:: Text provided ::

Khurshid Alam Babul is a prominent ex-Bangladeshi footballer of the 1970 and the 80s.  An attacking midfielder he achieved most of his laurels while playing for Abahani KC in the Dhaka League during his 10-year spell with the club starting in 1977.
He won league titles with Abahani in 1977, 1981, 1983, 1984 and 1985. In 1987 he won the title with MSC. Thus he jloined an elite list of players who had won the Dhaka league title both the giants. He was a prominent footballer for the Bangladesh national football team during the early years of football in the country.

Success with Abahani
In 1977. Babul joined Abahani from Victoria SC. In the 4-2-4 system, he formed an midfield duo with Amalesh Sen. Monwar Hossain Nannu, generally regarded as the best creative midlfielder of the country during the first half of the 1970, had moved to the role of a central defender following a serious injury. 
Abahani enjoyed a memorable season as they won the league title remaining unbeaten throughout the league season. Later in the season they reached the SF of the Aga Khan Gold Cup, but lost 2–0 to the eventual champions Sepid-Rud club of Iran.
Overall, Babul won Dhaka League title with Abahani in 1977, 1981, 193, 1984,1985. He was the successful captain of the Abahani that won the 1981 league title. Abahnai remained unbeaten in the league till the final match of the season. With the title already won they lost the final match of the season 1–0 to BJMC. Winger Basudev scored the only goal of the match.

:::

# [Assignment 1]
In the text on Khurshid Alam Babul, which club did Babul leave to join Abahani in 1977?
# [Assignment 2]
Copy out the part of the text on Khurshid Alam Babul starting at "He won league" and ending at "club of Iran.".
# [Assignment 3]
Pick up the text on Khurshid Alam Babul where it stops and keep writing it.

:: Source information ::

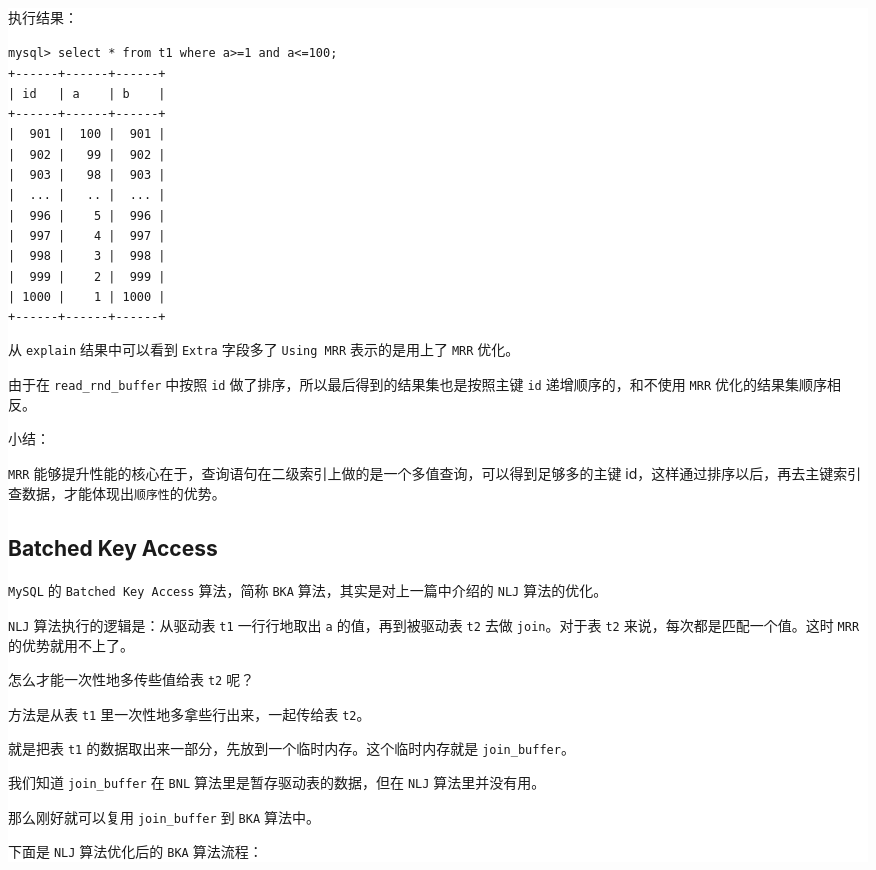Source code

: 执行结果：

    mysql> select * from t1 where a>=1 and a<=100;
    +------+------+------+
    | id   | a    | b    |
    +------+------+------+
    |  901 |  100 |  901 |
    |  902 |   99 |  902 |
    |  903 |   98 |  903 |
    |  ... |   .. |  ... |
    |  996 |    5 |  996 |
    |  997 |    4 |  997 |
    |  998 |    3 |  998 |
    |  999 |    2 |  999 |
    | 1000 |    1 | 1000 |
    +------+------+------+

从 `explain` 结果中可以看到 `Extra` 字段多了 `Using MRR` 表示的是用上了 `MRR` 优化。

由于在 `read_rnd_buffer` 中按照 `id` 做了排序，所以最后得到的结果集也是按照主键 `id` 递增顺序的，和不使用 `MRR` 优化的结果集顺序相反。

小结：

`MRR` 能够提升性能的核心在于，查询语句在二级索引上做的是一个多值查询，可以得到足够多的主键 id，这样通过排序以后，再去主键索引查数据，才能体现出`顺序性`的优势。

## Batched Key Access

`MySQL` 的 `Batched Key Access` 算法，简称 `BKA` 算法，其实是对上一篇中介绍的 `NLJ` 算法的优化。

`NLJ` 算法执行的逻辑是：从驱动表 `t1` 一行行地取出 `a` 的值，再到被驱动表 `t2` 去做 `join`。对于表 `t2` 来说，每次都是匹配一个值。这时 `MRR` 的优势就用不上了。

怎么才能一次性地多传些值给表 `t2` 呢？

方法是从表 `t1` 里一次性地多拿些行出来，一起传给表 `t2`。

就是把表 `t1` 的数据取出来一部分，先放到一个临时内存。这个临时内存就是 `join_buffer`。

我们知道 `join_buffer` 在 `BNL` 算法里是暂存驱动表的数据，但在 `NLJ` 算法里并没有用。

那么刚好就可以复用 `join_buffer` 到 `BKA` 算法中。

下面是 `NLJ` 算法优化后的 `BKA` 算法流程：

:::

# [Written response 1]
Victoria SC

# [Written response 2]
He won league titles with Abahani in 1977, 1981, 1983, 1984 and 1985. In 1987 he won the title with MSC. Thus he jloined an elite list of players who had won the Dhaka league title both the giants. He was a prominent footballer for the Bangladesh national football team during the early years of football in the country.

Success with Abahani
In 1977. Babul joined Abahani from Victoria SC. In the 4-2-4 system, he formed an midfield duo with Amalesh Sen. Monwar Hossain Nannu, generally regarded as the best creative midlfielder of the country during the first half of the 1970, had moved to the role of a central defender following a serious injury. 
Abahani enjoyed a memorable season as they won the league title remaining unbeaten throughout the league season. Later in the season they reached the SF of the Aga Khan Gold Cup, but lost 2–0 to the eventual champions Sepid-Rud club of Iran.

# [Written response 3]
Move to MSC
After 3 successive titles between 1983 and 1985 Abahani lost their grip of the title to their arch rivals MSC in 1986. The management of Abahani felt the need for some changes and they reckoned that Babul was past his prime and he was released. 

Mohammedan SC signed Babul for the 1987 season. The final match of the season between Abahani and MSC started with Abahnai only needing a draw to secure the title. The exciting match was heading for a 2-2 draw till Babul scored an injury time winner.

With the teams finishing on equal points play off matches were required. After a 0–0 draw in the first play off match MSC secured the title with a 2–0 win in the 2nd play -off match. Thus Babul joined an elite group of players to win the Dhaka League title with both the Dhaka giants.

Awards
In 2012, Babul was awarded the national sports award for his outstanding contribution to Bangladesh football. His long time midfield partner Ashish also won the national sports award in the same year.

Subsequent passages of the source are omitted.